Lal Bahadur Lohar at the bomb site minutes before the blast in Alipurduar killed him on Thursday. Picture by Anirban Choudhury
Alipurduar, Aug. 29: A CID bomb squad member who was not wearing a protective suit died when the explosive he was called to defuse went off in Alipurduar this morning.
None of the four squad members was wearing the protective suit, a must for the task.
They were in civilian clothes, with a sleeveless jacket that had “CID West Bengal” written on it.
Police said they suspected the Kamtapur Liberation Organisation (KLO), which had called a strike in Jalpaiguri district yesterday over its statehood demand, had planted the bomb.
Late in the evening, the police arrested Gouranga Roy, a resident of Mainaguri in Jalpaiguri district, on the suspicion of being linked to the blast.
The police did not say if Roy was a KLO member.
Police officers alleged that the four members of the bomb squad, who had gone from Siliguri about 130km away, were “fiddling around carelessly” with the explosive.
Around 3am today, some private security guards noticed a red-and-white bag dangling from an abandoned bicycle in the Chowpathy area, a busy crossing in Alipurduar town that has many shops.
Jalpaiguri superintendent of police Amit P. Javalgi said that on closer scrutiny, the guards found a can that was attached by a wire to a timepiece. The guards alerted the police.
“A police team reached the spot around 4.30am, removed the bag from the cycle using a long bamboo pole and moved the bag to an open field about 300m away from the shops,” Javalgi said.
The policemen put sandbags around the bag in the field.
They also cordoned off the field and informed the CID bomb squad in Siliguri, the only such team in north Bengal.
The four-member squad reached Alipurduar at 9.45am, according to district police chief.
After speaking to Javalgi, the team set upon the task of defusing the bomb.
At 10.10am, when one of the squad members, Lal Bahadur Lohar, was near the bag, the explosive went off, killing the 48-year-old constable on the spot.
The three other bomb squad members were injured.
All the injured have been admitted to hospital.
The police said the bomb squad was aware that the improvised explosive device had a timer attached to it.
The clock, attached with a piece of wire to the can, had been spotted by the private night guards and the matter had been reported by the local police to the bomb squad, the police said.
“It was obvious that the timer had been set and could have gone off any moment,” a Jalpaiguri police officer said.
“The bomb squad members should have been more cautious and should have worn their protective suits.”

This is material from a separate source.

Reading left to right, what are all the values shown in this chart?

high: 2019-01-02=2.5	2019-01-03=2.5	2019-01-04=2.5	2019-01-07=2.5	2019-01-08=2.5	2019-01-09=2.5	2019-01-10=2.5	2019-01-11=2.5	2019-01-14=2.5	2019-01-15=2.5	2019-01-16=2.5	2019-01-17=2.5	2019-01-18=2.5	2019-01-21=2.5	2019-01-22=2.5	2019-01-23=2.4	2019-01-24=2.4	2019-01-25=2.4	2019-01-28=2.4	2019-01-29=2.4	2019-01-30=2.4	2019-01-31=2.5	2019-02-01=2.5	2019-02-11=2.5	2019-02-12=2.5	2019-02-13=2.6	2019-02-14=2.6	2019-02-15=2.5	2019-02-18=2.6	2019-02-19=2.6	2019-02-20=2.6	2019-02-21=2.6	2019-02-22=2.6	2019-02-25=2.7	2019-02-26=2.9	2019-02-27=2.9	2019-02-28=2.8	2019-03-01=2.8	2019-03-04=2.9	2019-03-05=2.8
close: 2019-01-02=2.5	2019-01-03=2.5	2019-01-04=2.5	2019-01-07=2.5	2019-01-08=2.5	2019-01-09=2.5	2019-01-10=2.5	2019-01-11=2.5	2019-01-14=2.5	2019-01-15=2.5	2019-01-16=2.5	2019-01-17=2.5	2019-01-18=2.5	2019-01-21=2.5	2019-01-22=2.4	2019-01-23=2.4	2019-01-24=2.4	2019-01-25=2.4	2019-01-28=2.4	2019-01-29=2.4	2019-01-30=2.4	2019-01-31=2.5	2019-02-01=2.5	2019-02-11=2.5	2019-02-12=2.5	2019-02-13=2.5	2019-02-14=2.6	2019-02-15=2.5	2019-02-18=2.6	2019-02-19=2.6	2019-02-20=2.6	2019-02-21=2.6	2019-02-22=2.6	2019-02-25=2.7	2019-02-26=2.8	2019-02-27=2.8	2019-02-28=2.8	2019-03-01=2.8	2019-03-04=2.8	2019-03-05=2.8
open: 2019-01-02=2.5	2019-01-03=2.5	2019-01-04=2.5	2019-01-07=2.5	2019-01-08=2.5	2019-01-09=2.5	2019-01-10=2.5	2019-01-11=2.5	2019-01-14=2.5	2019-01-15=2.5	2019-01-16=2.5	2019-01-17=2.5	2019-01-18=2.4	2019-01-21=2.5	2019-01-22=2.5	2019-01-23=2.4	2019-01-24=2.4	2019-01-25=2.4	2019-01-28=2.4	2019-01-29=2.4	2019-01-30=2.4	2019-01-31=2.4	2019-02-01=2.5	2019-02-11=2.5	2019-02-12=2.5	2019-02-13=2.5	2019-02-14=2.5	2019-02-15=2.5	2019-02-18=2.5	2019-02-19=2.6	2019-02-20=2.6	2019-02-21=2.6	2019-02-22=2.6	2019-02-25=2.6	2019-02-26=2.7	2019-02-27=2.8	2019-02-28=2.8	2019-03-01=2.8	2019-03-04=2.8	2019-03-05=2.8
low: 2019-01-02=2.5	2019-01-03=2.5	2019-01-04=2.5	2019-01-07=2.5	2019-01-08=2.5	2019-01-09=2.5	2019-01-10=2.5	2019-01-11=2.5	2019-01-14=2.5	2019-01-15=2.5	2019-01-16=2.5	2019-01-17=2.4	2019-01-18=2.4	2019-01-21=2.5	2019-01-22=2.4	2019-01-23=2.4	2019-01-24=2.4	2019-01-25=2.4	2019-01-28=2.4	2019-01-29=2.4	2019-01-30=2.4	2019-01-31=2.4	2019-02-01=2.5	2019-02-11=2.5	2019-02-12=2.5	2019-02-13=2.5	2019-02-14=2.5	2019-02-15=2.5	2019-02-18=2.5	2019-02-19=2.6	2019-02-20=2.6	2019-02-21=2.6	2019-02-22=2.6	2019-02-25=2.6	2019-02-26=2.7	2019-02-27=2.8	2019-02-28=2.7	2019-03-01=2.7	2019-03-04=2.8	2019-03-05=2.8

The officer added: “When you know that there is a timer attached to an IED, you should also be aware that it can go off any moment.”
It is, however, not possible for anyone to figure out when a bomb might go off.
Although some police officers in Alipurduar said that the local team of cops had done the right thing by taking the IED to a field as the area would have got crowded later in the day, a Calcutta police officer differed.
He said no one should have touched the bomb under any circumstance.
If an explosive is planted in a place likely to attract crowds — the bomb was near shops in Alipurduar — then the place should be evacuated first, the officer said.
It can take at least half an hour for a squad to defuse an explosive.
This is the third incident in which negligence on the part of the police has led to deaths while defusing IEDs.
In 2005, the officer in charge of Barikul police station in Bankura died while opening a bag in which he suspected an IED had been stored.
In 2006, two members of a bomb squad, Utpal Bhakta and Basudeb Chakrabarty, died when an IED they were defusing in Jhitka forest in West Midnapore exploded.
In neither of the cases were the personnel wearing the protective suits mandatory while defusing explosives.
In today’s incident, senior police officers said, the bomb squad members were as negligent.